Date
4-2022
Department
School of Behavioral Sciences
Degree
Doctor of Education in Community Care and Counseling (EdD)
Chair
Richard Stratton
Keywords
Social Media, Social Networking, African Americans, Depression, Racism, Trauma
Disciplines
Counseling
Recommended Citation
Sutton, Rosa Lee, "Sadness and Social Media: An Analysis of the Effects of Social Media on Depression in Young African American Females" (2022). Doctoral Dissertations and Projects. 3512.

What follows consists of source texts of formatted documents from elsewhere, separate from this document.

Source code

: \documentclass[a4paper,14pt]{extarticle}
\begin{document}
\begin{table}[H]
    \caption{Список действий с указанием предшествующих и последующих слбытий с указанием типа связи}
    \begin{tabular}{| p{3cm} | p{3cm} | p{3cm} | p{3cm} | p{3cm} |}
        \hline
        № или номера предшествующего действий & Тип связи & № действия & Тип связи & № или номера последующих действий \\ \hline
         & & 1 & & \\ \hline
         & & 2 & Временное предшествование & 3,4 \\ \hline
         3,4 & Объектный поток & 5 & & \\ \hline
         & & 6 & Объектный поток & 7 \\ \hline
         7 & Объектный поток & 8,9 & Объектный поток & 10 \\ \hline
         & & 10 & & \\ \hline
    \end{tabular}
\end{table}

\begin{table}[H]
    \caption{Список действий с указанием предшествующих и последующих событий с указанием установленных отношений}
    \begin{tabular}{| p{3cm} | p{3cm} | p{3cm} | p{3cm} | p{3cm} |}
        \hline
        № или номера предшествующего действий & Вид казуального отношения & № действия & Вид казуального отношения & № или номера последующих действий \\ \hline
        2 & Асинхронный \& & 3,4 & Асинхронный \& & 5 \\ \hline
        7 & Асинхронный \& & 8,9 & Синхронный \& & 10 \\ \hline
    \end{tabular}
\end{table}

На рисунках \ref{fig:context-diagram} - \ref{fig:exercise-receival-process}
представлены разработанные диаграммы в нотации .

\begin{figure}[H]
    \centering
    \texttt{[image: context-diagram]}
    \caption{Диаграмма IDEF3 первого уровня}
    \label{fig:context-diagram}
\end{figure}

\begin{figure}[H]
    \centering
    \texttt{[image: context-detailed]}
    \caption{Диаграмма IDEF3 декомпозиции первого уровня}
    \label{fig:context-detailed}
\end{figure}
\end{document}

https://digitalcommons.liberty.edu/doctoral/3512
Abstract
Social media has the propensity to inadvertently cause the vicarious traumatization of its users due to their witnessing violent or distressing content. This current research proposes that African American social media users suffer vicarious traumatization via social media and suffer the effects of direct, historical, racialized trauma. In the past decade, through social media, Black Americans have vividly witnessed videos depicting several high profile, violent deaths at the hands of law enforcement, police brutality, racial violence, civil unrest, the birth of the Black Lives Matter movement, experienced blatant discrimination, engaged in racially divisive discourse, and have witnessed attempts to have their experience and existence invalidated. As beneficial and powerful social media can be used as a tool for news and creating connectedness for members of the African American community, social media has also been a tool for evoking depression and hopelessness. Historically, African Americans have used intergenerational coping mechanisms as protective factors in family, friends, and the church. However, due to the rapidity of social media development, the dialog and audience have changed; new coping mechanisms should be explored or incorporated.